Milosevic Indictment-Carla Del Ponte tells Kostunica the tribunal is ready for Milosevic 'at any time'

Tribunal Update 193 Last Week in The Hague (October 2-7, 2000)

Milosevic Indictment-Carla Del Ponte tells Kostunica the tribunal is ready for Milosevic 'at any time'

Tribunal Update 193 Last Week in The Hague (October 2-7, 2000)

IWPR

Institute for War & Peace Reporting
Saturday, 7 October, 2000

On Friday, del Ponte welcomed "the new-found democracy" in the Federal Republic of Yugoslavia, FRY, telling the country's new president Vojislav Kostunica that the Hague court is ready for Milosevic "at any time".


Del Ponte's message was sent amid a flurry of Western diplomatic statements that now was not the time to insist on Milosevic's extradition.


Del Ponte said the ex-president must be prosecuted "if there is to be a true and lasting peace in the Balkans and if the people of Yugoslavia are to be fully accepted back into the international community"


Tribunal prosecution spokesman Paul Risley said del Ponte supports diplomatic efforts to restore good relations with the FRY so long as the tribunal's authority is not undermined.


Risley pointed out that Milosevic's co-indictees for crimes committed in Kosovo - Milan Milutinovic, Nikola Sainovic, Dragoljub Ojdanic and Vlajko Stojiljkovic - remain in high office in Serbia and the FRY.
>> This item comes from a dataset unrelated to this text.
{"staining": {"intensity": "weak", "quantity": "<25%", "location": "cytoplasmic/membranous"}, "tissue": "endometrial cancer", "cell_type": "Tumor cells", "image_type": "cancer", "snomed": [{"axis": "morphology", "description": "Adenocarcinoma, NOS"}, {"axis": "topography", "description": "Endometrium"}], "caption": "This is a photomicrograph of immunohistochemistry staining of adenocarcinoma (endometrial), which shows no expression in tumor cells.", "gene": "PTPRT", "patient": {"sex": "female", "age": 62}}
Tribunal prosecutors question whether the European Union and its member countries can normalise relations with the country whose government comprises officials accused of war crimes.


Del Ponte is to meet the President of the European Commission Romano Prodi next week to discuss such matters.


In addition to the indictments against Milosevic and his four colleagues for war crimes in Kosovo, three indictees accused of the Ovcara massacre in Vukovar - Mile Mrksic, Veselin Sljivancanin and Miroslav Radic - are still at large in Serbia. Former Bosnian Serb military commander General Ratko Mladic is also known to have sought refuge in Belgrade.


Risley said the chance of the fugitives being arrested could increase "dramatically" just as in neighbouring Croatia after the death of President Franjo Tudjman and the electoral defeat of his nationalist government.


Indeed, Risley said there was even a chance Milosevic may himself seek refuge at The Hague should Serbia's embittered citizens seek to prosecute him in Yugoslavia for crimes against his own people.